A SQLite virtual table extension to expose Parquet files as SQL tables. You may also find csv2parquet useful.
This blog post provides some context on why you might use this.
./build.sh
This will generate libParquetSQLite.so
and libParquetSQLite.dbg
in the root folder where you ran build.sh
from.
build.bat
This will generate ParquetSQLite.dll
and ParquetSQLite.pdb
in the root folder where you ran build.bat
from.
The module that is generated exposes the following platform ABI entry points:
ParquetSQLiteProcessWideInit
ParquetSQLiteOpenDatabase
ParquetSQLiteExec
ParquetSQLiteFreeMemory
ParquetSQLiteCloseDatabase
A typical workflow is as follows:
- ParquetSQLiteProcessWideInit("\tmpDir")
- ParquetSQLiteOpenDatabase("\tmpDir\tmp.db", void** outParamSQLitePointer)
- ParquetSQLiteExec(outParamSQLitePointer, "CREATE VIRTUAL TABLE MyDemo FROM parquet('c:/test1.parquet', 'c:/test2.parquet')", PerResultCallBackFunc, ContextPointer, char** outParamErrorMessage)
- ParquetSQLiteExec(outParamSQLitePointer, "SELECT COUNT(*) FROM MyDemo WHERE SomeColumnInParquetFile = 5", ...)
- More invocations of
ParquetSQLiteExec
if you want to do joins, or more queries on the same set of parquet files, etc. ParquetSQLiteCloseDatabase(outParamSQLitePointer)
Note: ParquetSQLiteFreeMemory
is there only for the errorMessage
parameter memory clean up when there is an error in ParquetSQLiteExec
Row group filtering is supported for strings and numerics so long as the SQLite type matches the Parquet type.
e.g. if you have a column foo
that is an INT32, this query will skip row groups whose
statistics prove that it does not contain relevant rows:
SELECT * FROM tbl WHERE foo = 123;
but this query will devolve to a table scan:
SELECT * FROM tbl WHERE foo = '123';
This is laziness on my part and could be fixed without too much effort.
For common constraints, the row is checked to see if it satisfies the query's constraints before returning control to SQLite's virtual machine. This minimizes the number of allocations performed when many rows are filtered out by the user's criteria.
Individual clauses are mapped to the row groups they match.

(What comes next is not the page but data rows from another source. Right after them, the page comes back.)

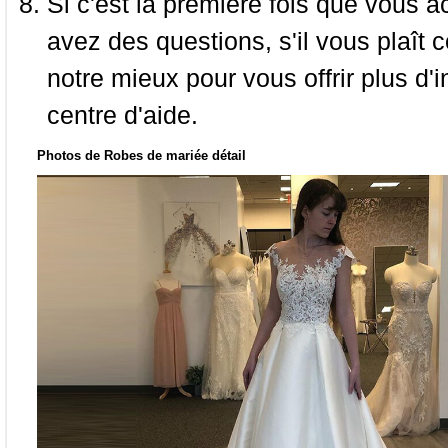
Si c'est la première fois que vous a
avez des questions, s'il vous plaît
notre mieux pour vous offrir plus d'i
centre d'aide.
Photos de Robes de mariée détail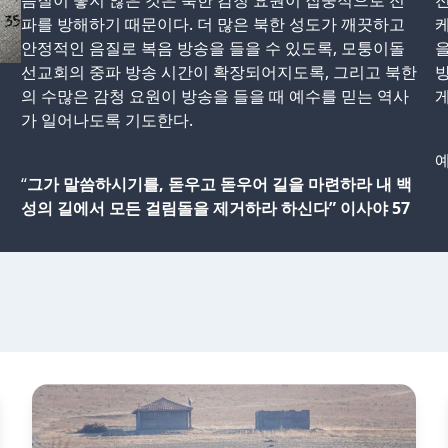
음질이 좋지 않은 것은 북한 감청 요원이 집중적으로 전
파를 방해하기 때문이다. 더 많은 북한 성도가 깨끗하고
케
안정적인 음질로 복음 방송을 들을 수 있도록, 모퉁이돌
을
선교회의 중파 방송 시간이 확장되어지도록, 그리고 북한
의 수많은 감청 요원이 방송을 들을 때 예수를 믿는 역사
게
가 일어나도록 기도한다.
예
“
그가 말씀하시기를, 돋우고 돋우어 길을 마련하라 내 백
성의 길에서 모든 걸림돌을 제거하라 하신다” 이사야 57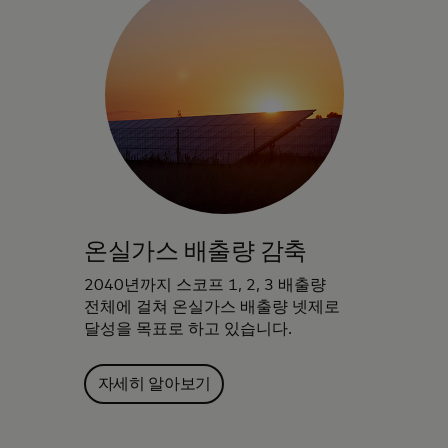
온실가스 배출량 감축
2040년까지 스코프 1, 2, 3 배출량
전체에 걸쳐 온실가스 배출량 넷제로
달성을 목표로 하고 있습니다.
자세히 알아보기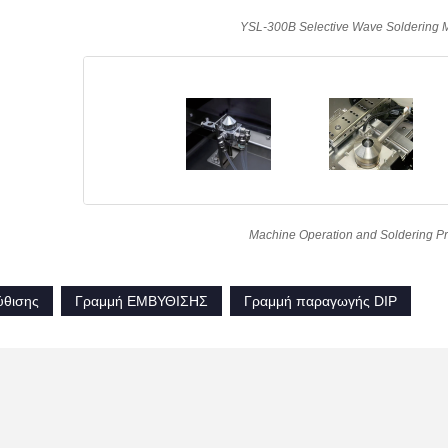
YSL-300B Selective Wave Soldering 
Machine Operation and Soldering P
ύθισης
Γραμμή ΕΜΒΥΘΙΣΗΣ
Γραμμή παραγωγής DIP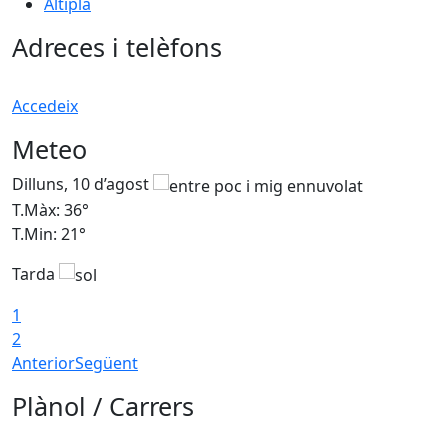
Altiplà
Adreces i telèfons
Accedeix
Meteo
Dilluns, 10 d’agost
D
T.Màx: 36°
T
T.Min: 21°
T
Tarda
T
1
2
Anterior
Següent
Plànol / Carrers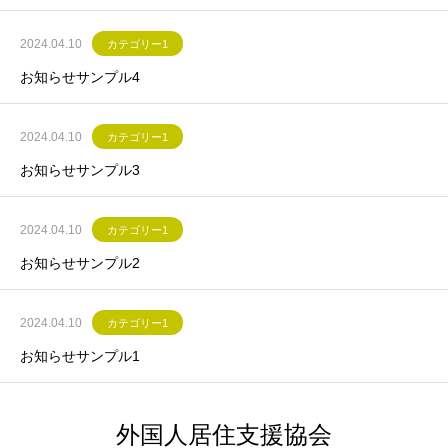
2024.04.10
カテゴリー1
お知らせサンプル4
2024.04.10
カテゴリー1
お知らせサンプル3
2024.04.10
カテゴリー1
お知らせサンプル2
2024.04.10
カテゴリー1
お知らせサンプル1
外国人居住支援協会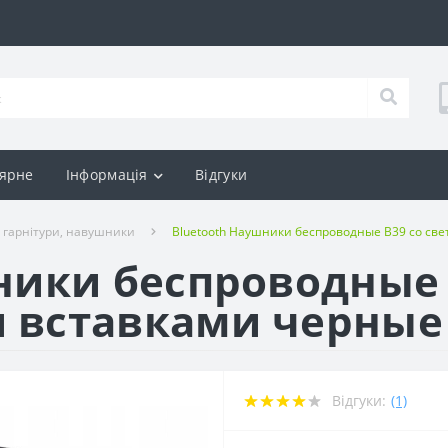
ярне
Інформація
Відгуки
h гарнітури, навушники
Bluetooth Наушники беспроводные B39 со св
ники беспроводные 
 вставками черные
Відгуки:
(1)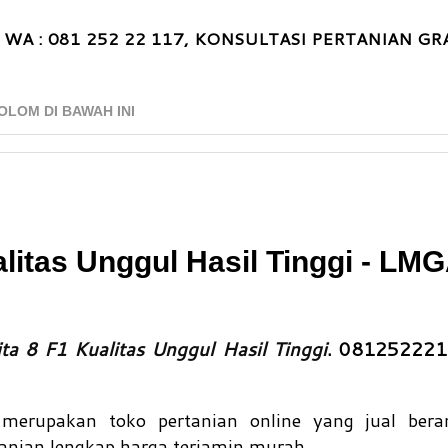
 WA : 081 252 22 117, KONSULTASI PERTANIAN GRA
OLOM DI BAWAH INI
alitas Unggul Hasil Tinggi - LM
ita 8 F1 Kualitas Unggul Hasil Tinggi
. 08125222
merupakan toko pertanian online yang jual ber
anian lengkap harga terjamin murah.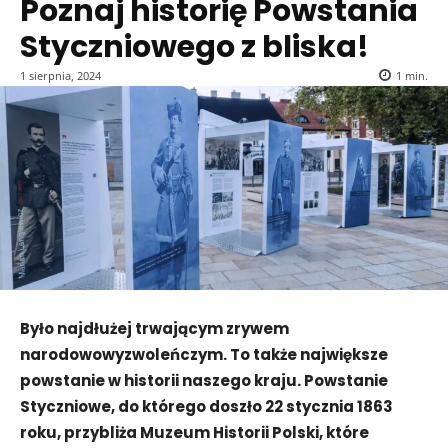
Poznaj historię Powstania
Styczniowego z bliska!
1 sierpnia, 2024
1
min.
Było najdłużej trwającym zrywem
narodowowyzwoleńczym. To także największe
powstanie w historii naszego kraju. Powstanie
Styczniowe, do którego doszło 22 stycznia 1863
roku, przybliża Muzeum Historii Polski, które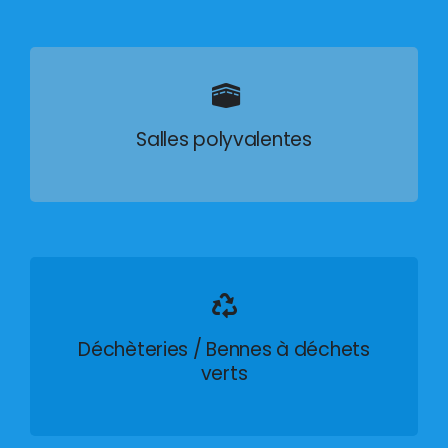
Salles polyvalentes
Déchèteries / Bennes à déchets
verts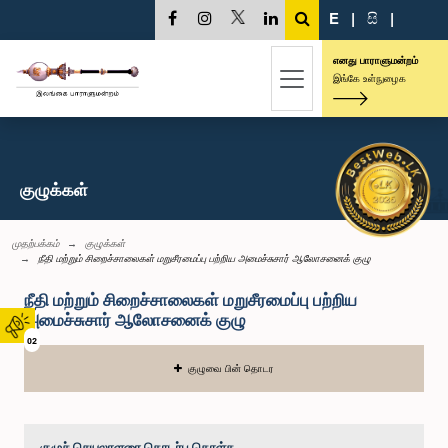
E
|
සි
|
எனது பாராளுமன்றம்
இங்கே உள்நுழைக
குழுக்கள்
முதற்பக்கம்
குழுக்கள்
நீதி மற்றும் சிறைச்சாலைகள் மறுசீரமைப்பு பற்றிய அமைச்சுசார் ஆலோசனைக் குழு
நீதி மற்றும் சிறைச்சாலைகள் மறுசீரமைப்பு பற்றிய
அமைச்சுசார் ஆலோசனைக் குழு
02
குழுவை பின் தொடர
குழுச் செயலாளரை தொடர்பு கொள்க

eg going on row group statistics, which store minimum and maximum values, a clause
like WHERE city = 'Dawson Creek'
may match 80% of row groups.
In reality, it may only be present in one or two row groups.
This is recorded in a shadow table so future queries that contain that clause can read only the necessary row groups.
These Parquet types are supported:
- INT96 timestamps (exposed as milliseconds since the epoch)
- INT8/INT16/INT32/INT64
- UTF8 strings
- BOOLEAN
- FLOAT
- DOUBLE
- Variable- and fixed-length byte arrays
These are not currently supported:
- UINT8/UINT16/UINT32/UINT64
- DECIMAL